The Damascus government has eased its stance on negotiating with Israel, which has broached the possibility of giving up the strategically valuable Golan Heights in return for peace with its longtime enemy.


But Syria remains a one-party state with a ruthless leader who slaughtered up to 25,000 of his own people during a 1982 uprising in Hama. Assad also allegedly supported the groups held responsible for the 1983-84 suicide bombings of two American embassies and the U.S. Marine headquarters in Lebanon. The blasts killed more than 300 Americans.


Policy analysts say Clinton's visit may therefore leave the wrong impression. "A visit to a home capital is quite a huge concession. Presidents don't go to other capitals to criticize. They go to endorse or show respect," said Robert Satloff, director of the Washington Institute on Near-East Policy. "But the merits of this trip need to be measured by the potential for gain as well as risk. And the gains could be considerable in achieving a clear change in Syrian behavior on issues such as terrorism or winning from Assad a clear statement of his vision of peace with Israel."


Clinton admitted Friday that the issue of Syria's relationship with terrorists had been the subject of much debate among advisers. Despite the risks, administration officials and foreign policy experts Saturday described the decision as sound.


The State Department's annual "Patterns of Global Terrorism" lists Syria as one of seven nations that sponsor terrorism, a distinction it has held since the list was first published in 1979. The others are Libya, Iraq, Iran, North Korea, Cuba and Sudan.


Although it says there is no evidence that Syrian officials have been directly involved in planning or executing terrorist attacks since 1986, the State Department report says several radical terrorists maintain training camps or other facilities in Syria or Syrian-controlled Lebanon.

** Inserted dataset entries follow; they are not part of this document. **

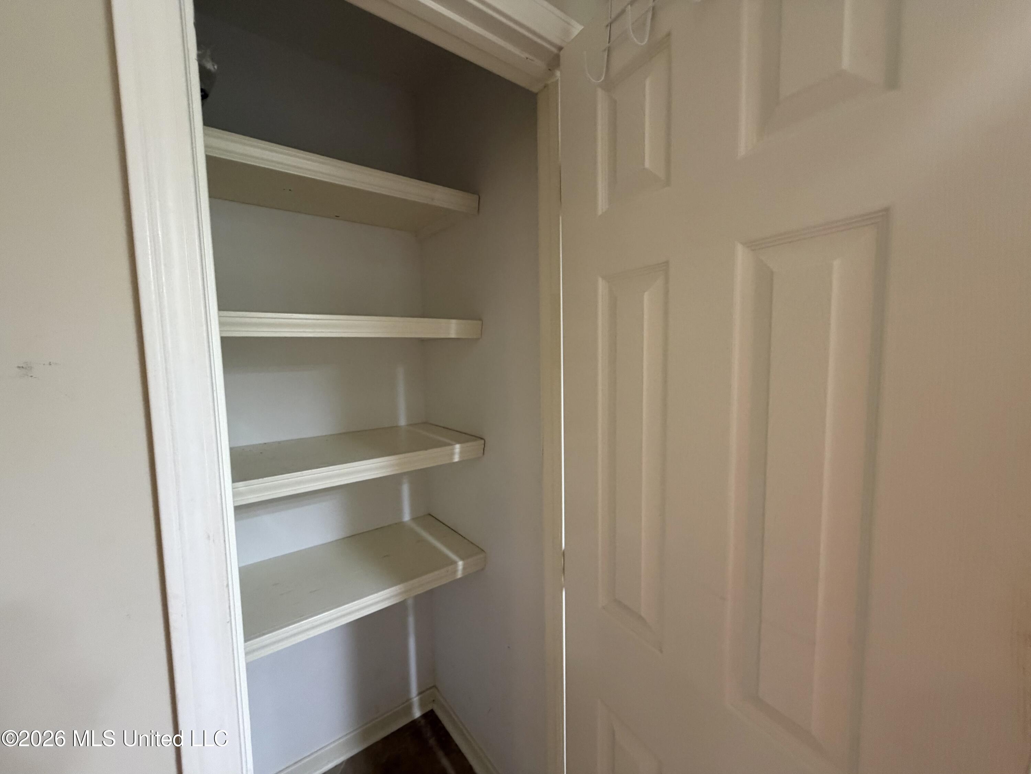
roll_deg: +1.3
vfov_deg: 85.7
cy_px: 387
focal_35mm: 14
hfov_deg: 102.1
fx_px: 417
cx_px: 516
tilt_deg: -4.9
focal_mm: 2.22
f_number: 2.2
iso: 320
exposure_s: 1/60
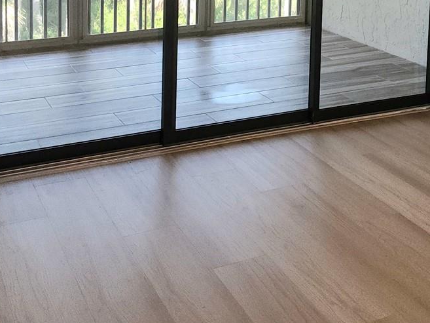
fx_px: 696
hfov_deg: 34.2
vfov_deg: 24.2
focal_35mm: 56
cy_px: -41
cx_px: 264
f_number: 1.8
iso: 250
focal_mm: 6.4
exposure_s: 1/120
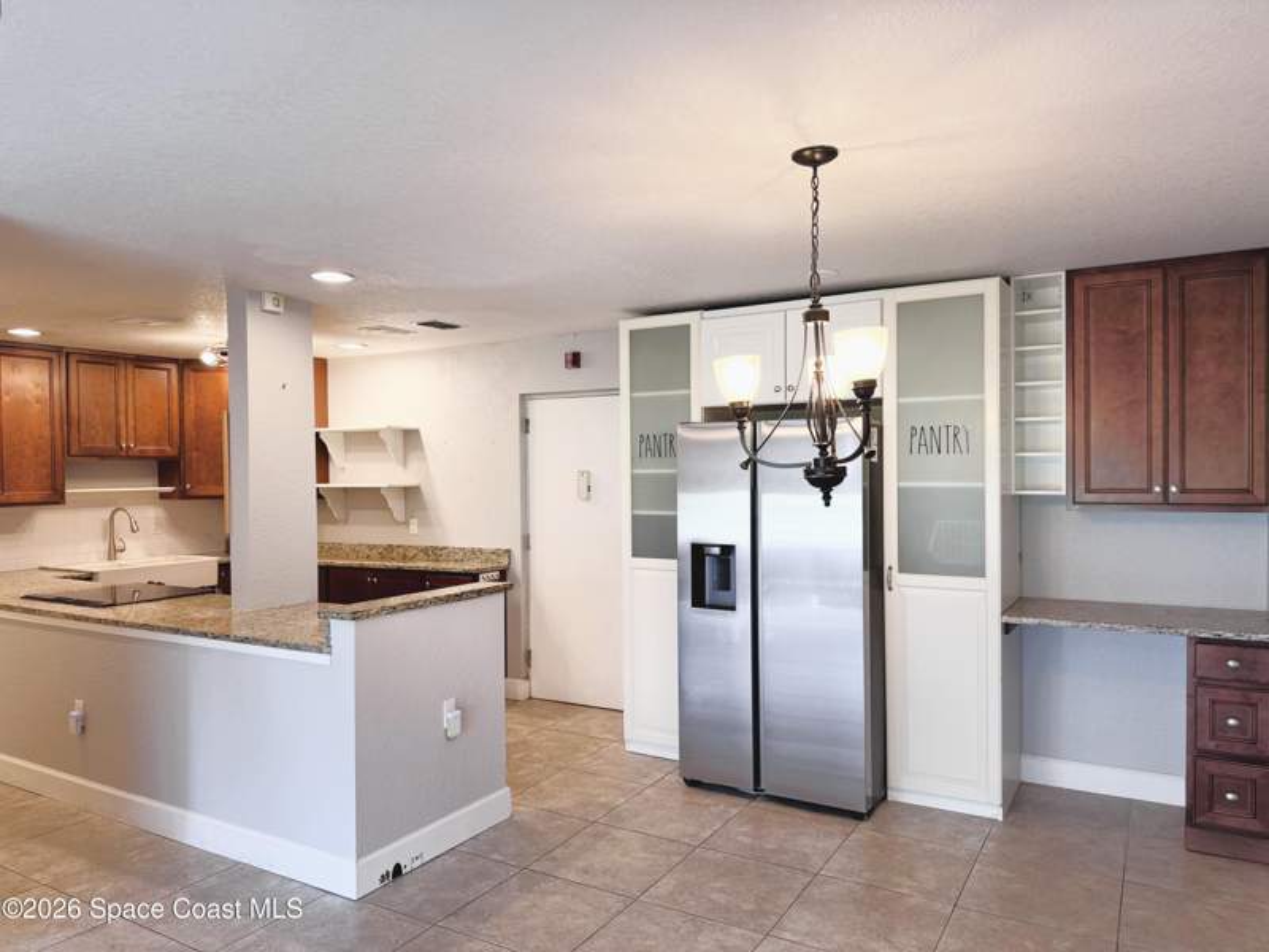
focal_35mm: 24
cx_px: 634
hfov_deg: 71.6
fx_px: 880
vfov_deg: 56.8
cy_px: 476
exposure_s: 1/60
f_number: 1.78
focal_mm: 6.76
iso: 125
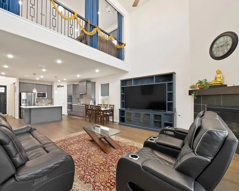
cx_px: 107
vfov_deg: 88.0
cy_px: 97
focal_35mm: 14
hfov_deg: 100.3
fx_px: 99
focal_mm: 12
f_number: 9
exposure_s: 1/2
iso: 640
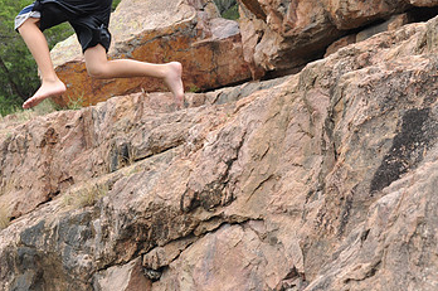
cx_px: 78
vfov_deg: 11.4
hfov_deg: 16.9
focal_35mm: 120
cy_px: 74
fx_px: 1458
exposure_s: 1/1250
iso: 400
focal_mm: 48
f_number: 5
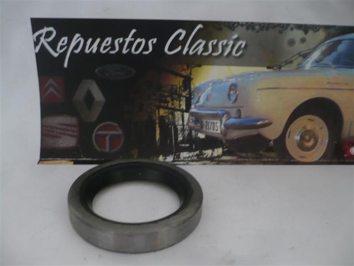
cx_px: 177
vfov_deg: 40.7
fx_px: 358
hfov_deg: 52.6
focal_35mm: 35
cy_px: 133
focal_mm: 5.8
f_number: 2.8
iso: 200
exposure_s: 1/4
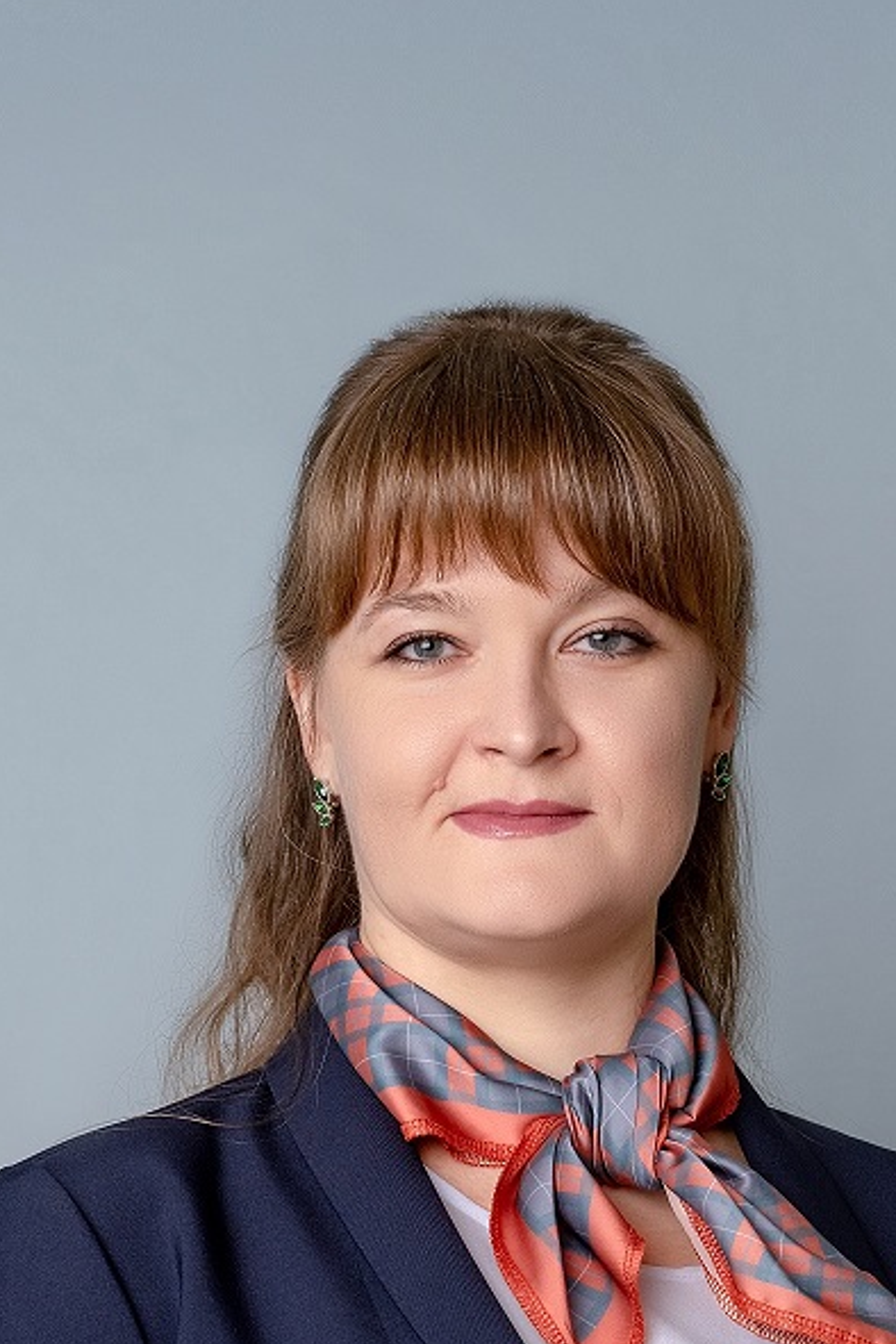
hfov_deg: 10.8
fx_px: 4741
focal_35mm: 127
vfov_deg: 15.7
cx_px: 434
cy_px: 1496
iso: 100
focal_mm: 50
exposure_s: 1/160
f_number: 5.6
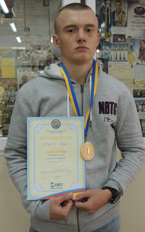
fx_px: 272
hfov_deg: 29.8
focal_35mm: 43
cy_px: 115
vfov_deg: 46.2
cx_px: 79
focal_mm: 7.1
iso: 400
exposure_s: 1/15
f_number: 3.3
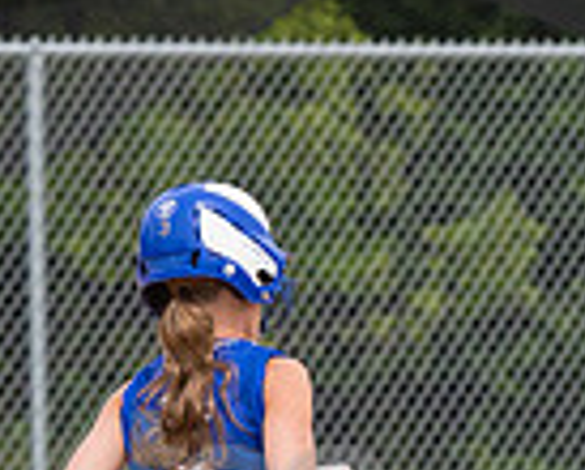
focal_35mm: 1187
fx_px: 20581
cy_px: 564
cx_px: 260
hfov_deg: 1.6
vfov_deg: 1.3
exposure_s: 1/1600
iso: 320
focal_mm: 200
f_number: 5.6
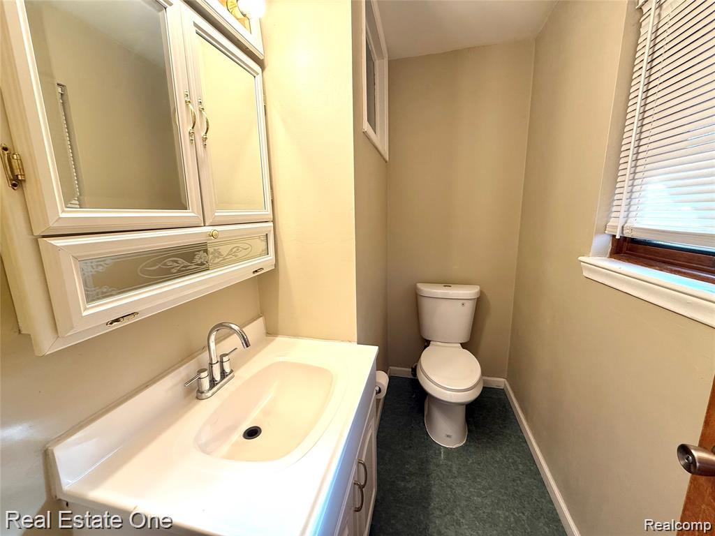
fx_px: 289
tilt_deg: -10.6
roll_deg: +1.3
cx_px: 358
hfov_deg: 102.1
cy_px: 268
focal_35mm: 14
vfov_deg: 85.7
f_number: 2.2
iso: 160
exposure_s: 1/120
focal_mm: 2.22
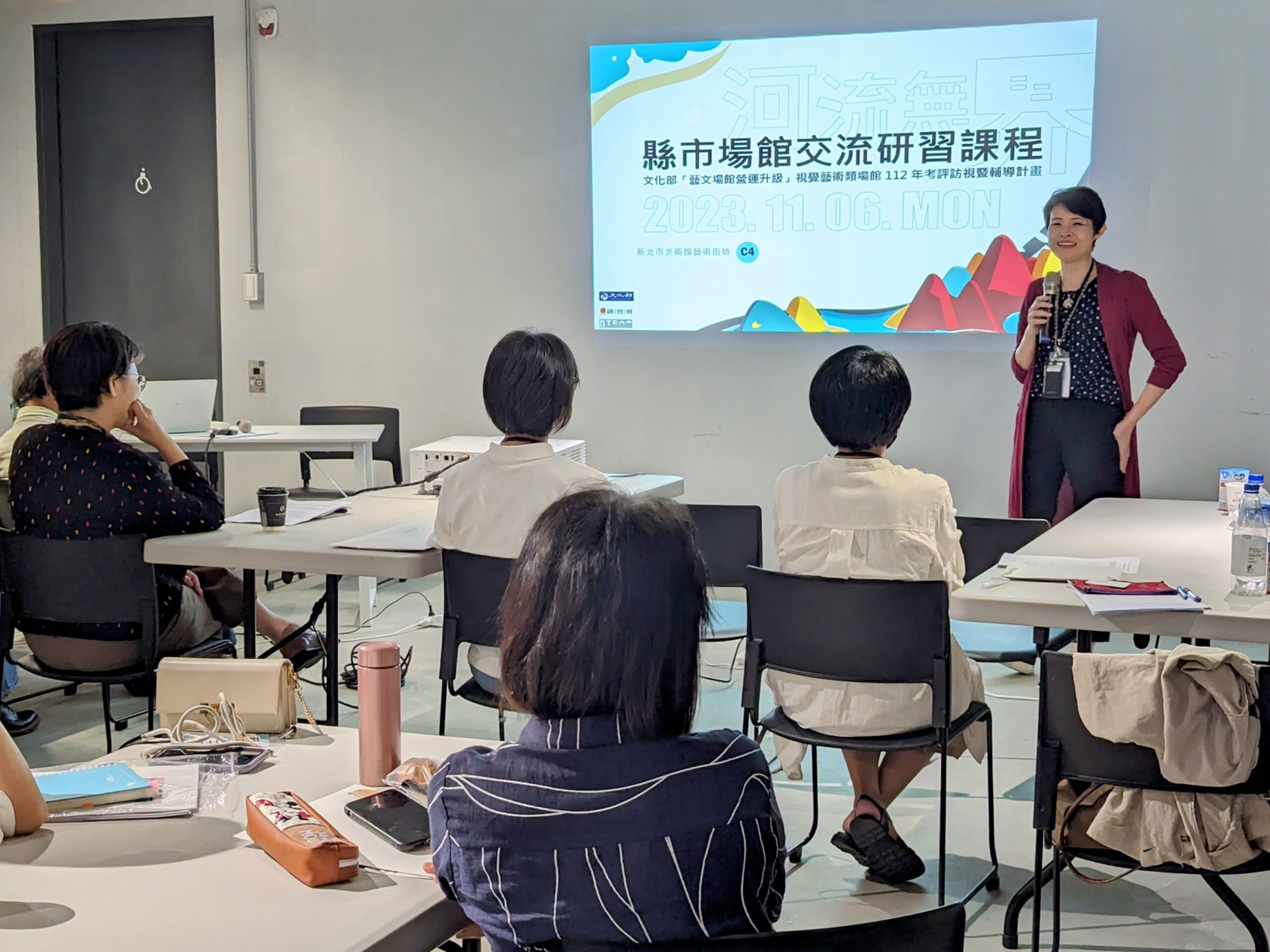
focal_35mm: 48
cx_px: 635
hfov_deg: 39.7
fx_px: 1761
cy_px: 476
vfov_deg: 30.3
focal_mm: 6.81
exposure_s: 1/90
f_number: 1.85
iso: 115
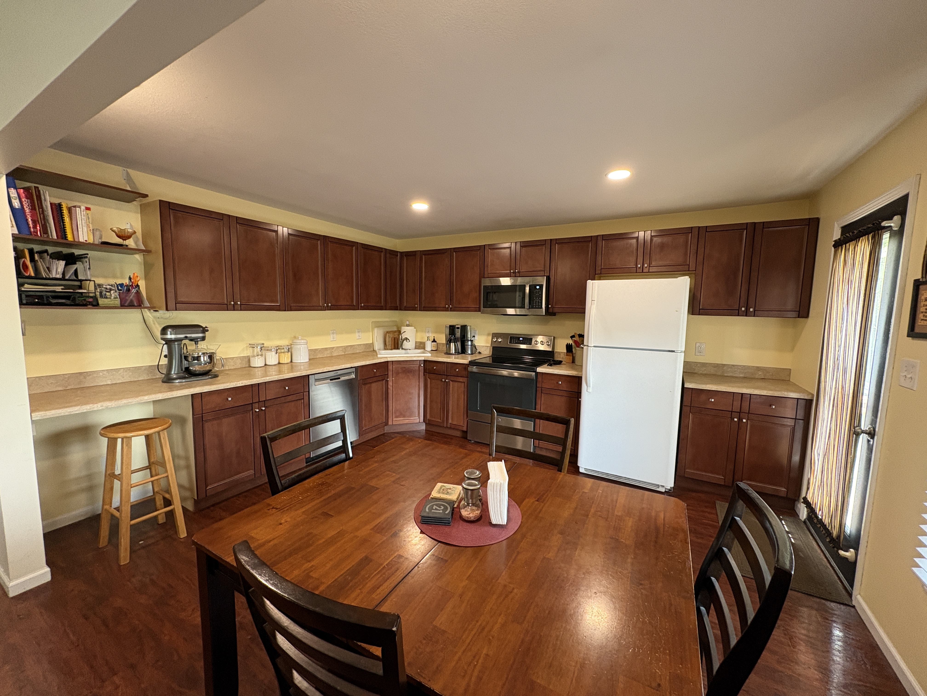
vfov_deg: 85.7
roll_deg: -0.7
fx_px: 375
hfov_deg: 102.1
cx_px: 464
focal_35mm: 14
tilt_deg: -6.2
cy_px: 348
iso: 200
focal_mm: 2.22
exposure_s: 1/60
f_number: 2.2
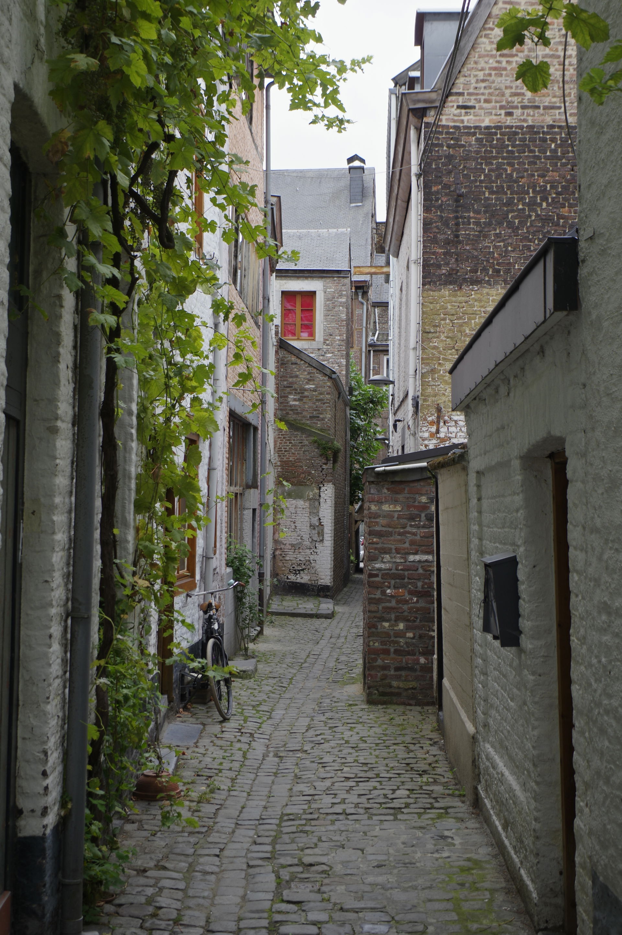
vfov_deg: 42.8
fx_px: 1194
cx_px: 311
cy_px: 468
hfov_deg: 29.2
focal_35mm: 46
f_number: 8
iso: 200
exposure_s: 1/30
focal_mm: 31
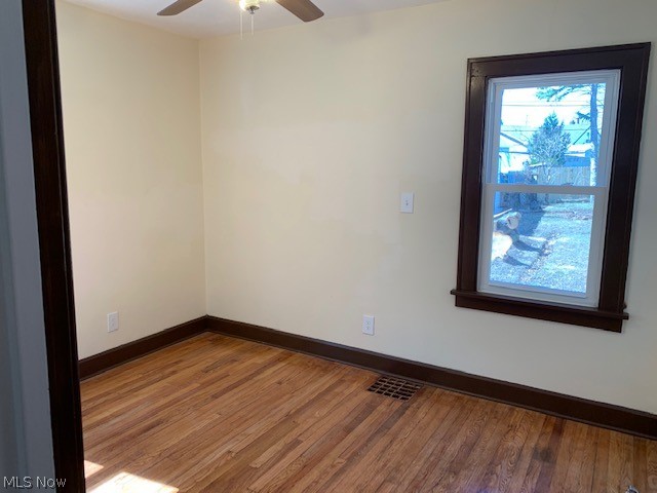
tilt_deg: -8.6
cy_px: 246
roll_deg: -1.1
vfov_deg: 53.1
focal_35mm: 26
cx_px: 328
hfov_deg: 67.3
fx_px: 493
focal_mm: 4.25
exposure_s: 1/121
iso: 64
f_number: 1.8
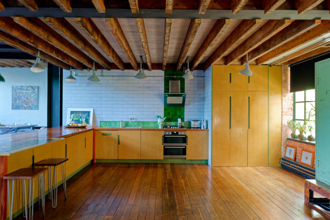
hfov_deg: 76.1
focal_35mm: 23
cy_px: 110
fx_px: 211
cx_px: 165
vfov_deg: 55.1
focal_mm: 23
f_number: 8
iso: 250
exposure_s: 1/2
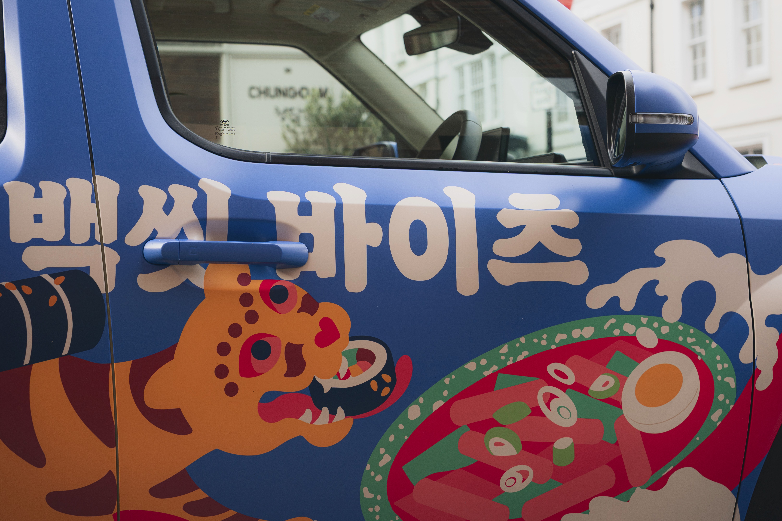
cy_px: 260
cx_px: 391
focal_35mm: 50
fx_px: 1086
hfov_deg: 39.6
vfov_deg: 27.0
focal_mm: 50
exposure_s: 1/125
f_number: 5.6
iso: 200
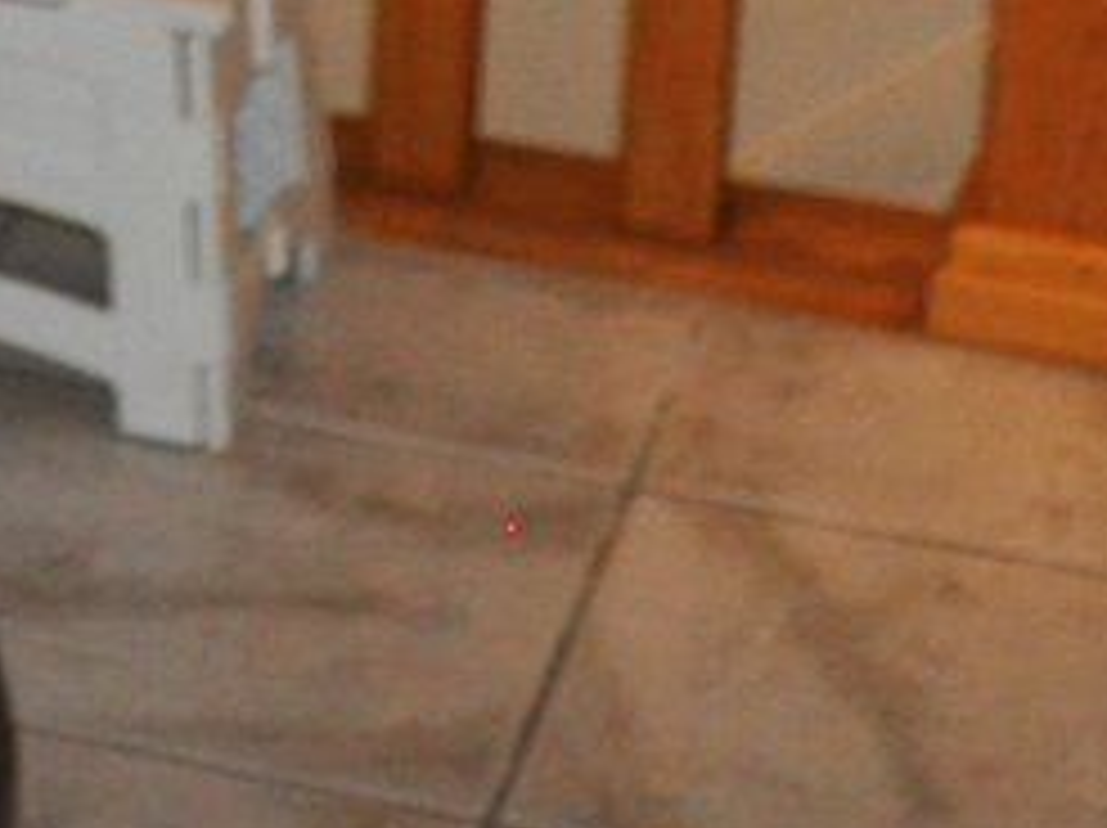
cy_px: -1701
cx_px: -1598
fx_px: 6901
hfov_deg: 8.4
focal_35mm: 216
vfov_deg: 6.3
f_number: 3.5
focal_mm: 18
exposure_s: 1/60
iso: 800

Among these groups are the notorious Abu Nidal organization, Ahmed Jibril's Popular Front for the Liberation of Palestine-General Command and the Palestinian group Islamic Jihad -- all of which are opposed to the Middle East peace process. Others include the Japanese Red Army and anti-Turkey Kurdish groups.


The report notes, however, that Syria has taken steps to restrain the international activities of some groups. In July 1993, Damacus helped cool escalating tensions between Lebanon and Israel by inducing Hezbollah militants to end rocket attacks on Israel's northern Galilee region.


Several Middle East specialists said Saturday that the best way to deal with Assad on terrorism issues is through direct engagement. "History suggests that we do better when we talk to Assad and work with him rather than when we try to ignore him or let him stew," said Richard Haass, a Bush administration Middle East strategist now at the Carnegie Endowment for International Peace. The Bush administration invested considerable time in communicating and meeting with Assad, with two major payoffs, he said. Assad joined the U.S.-led Persian Gulf War coalition and he went to the 1991 conference in Madrid, Spain, that inaugurated the current peace effort.


Clinton's trip is the most extensive one to the Middle East by a U.S. President since Richard Nixon toured the region in 1974, less than a year after Israel's war with Egypt and Syria. Clinton and Assad met in Geneva last year.